• _WHAT YOU NEED TO DO_
Would you transcribe each entry precisely as it stands, setting aside any images?

• _Dataset items_
%%

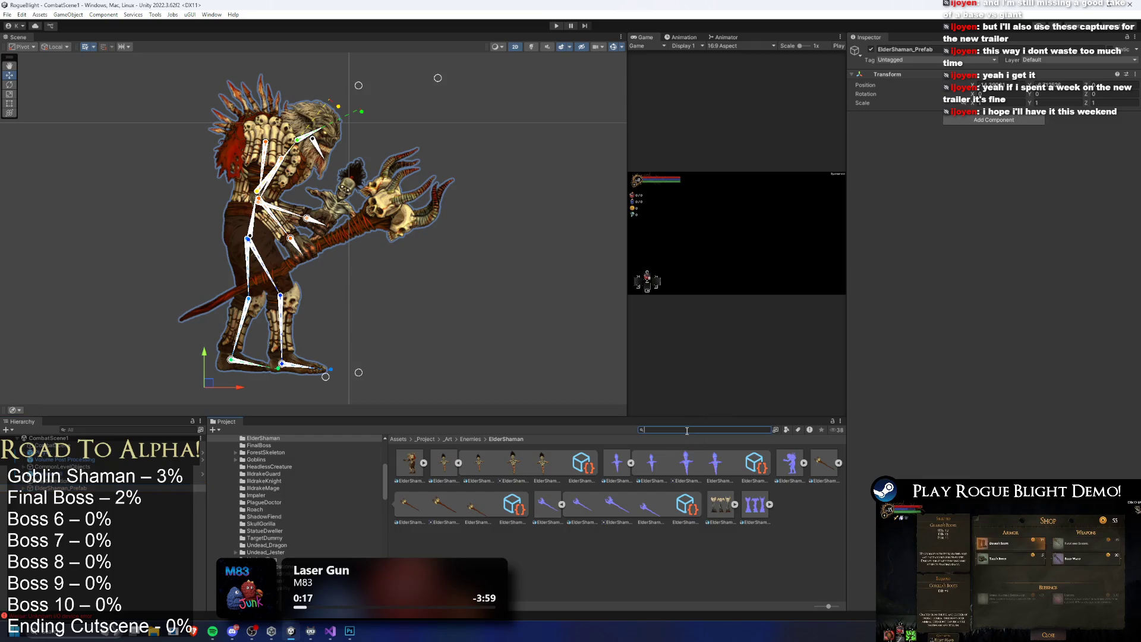
Navigate to the empty _Prefabs/Enemies/ElderShaman folder in the Project window
{"action": "left_click", "coordinate": [433, 440]}
{"action": "double_click", "coordinate": [575, 464]}
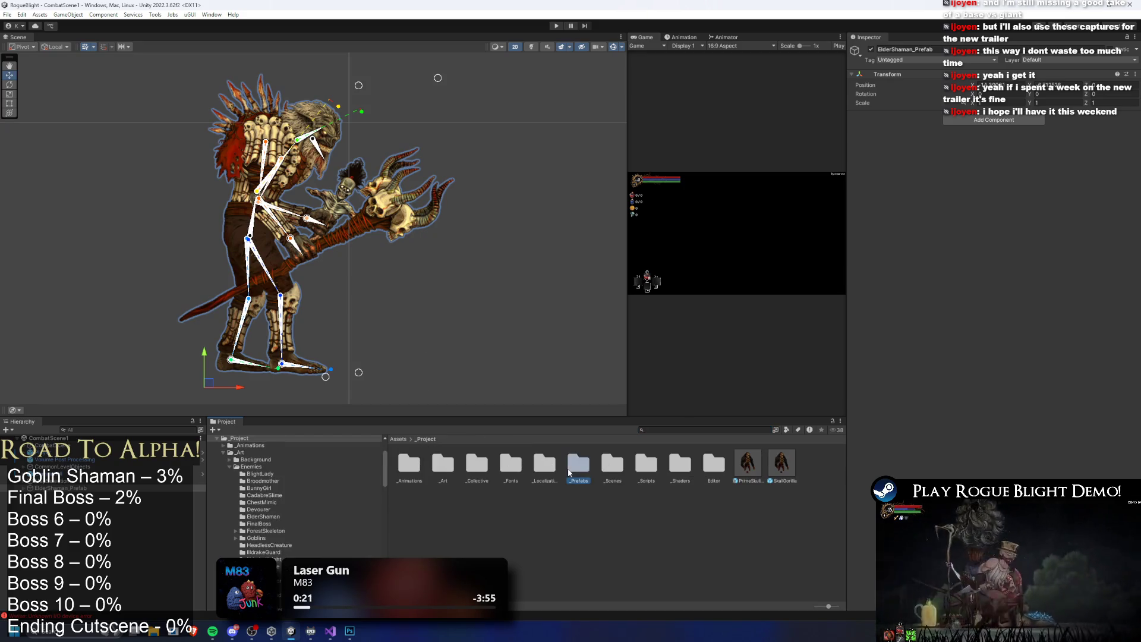
{"action": "double_click", "coordinate": [577, 463]}
{"action": "left_click", "coordinate": [454, 440]}
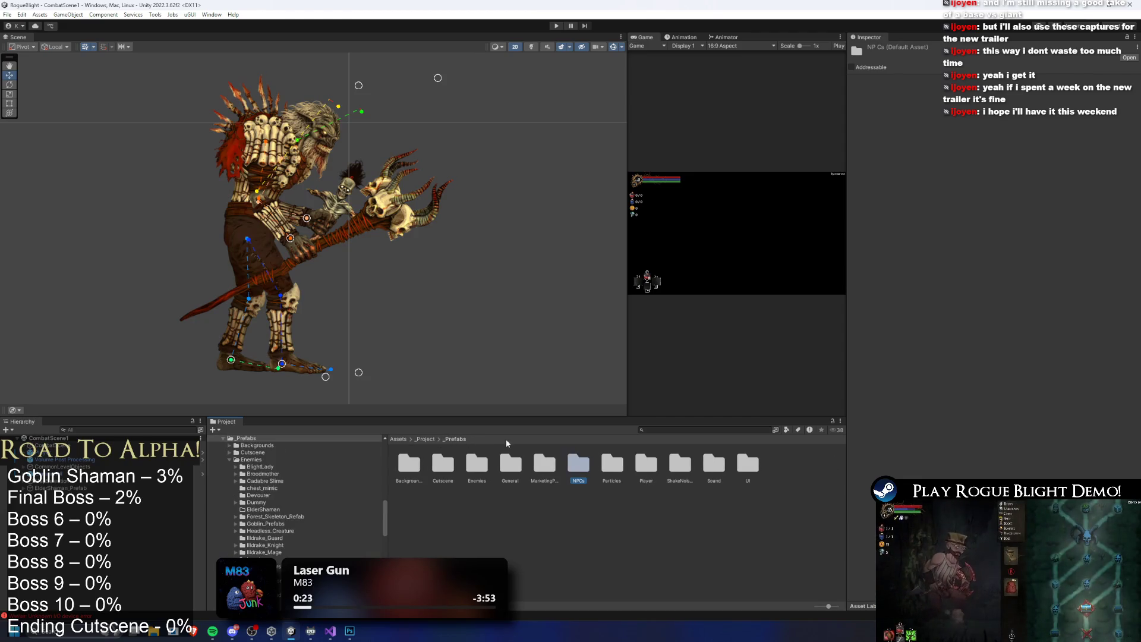
{"action": "double_click", "coordinate": [477, 463]}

%%

• _REPLY_
Navigate to the empty _Prefabs/Enemies/ElderShaman folder in the Project window
{"action": "left_click", "coordinate": [433, 440]}
{"action": "double_click", "coordinate": [575, 464]}
{"action": "double_click", "coordinate": [577, 463]}
{"action": "left_click", "coordinate": [454, 440]}
{"action": "double_click", "coordinate": [477, 463]}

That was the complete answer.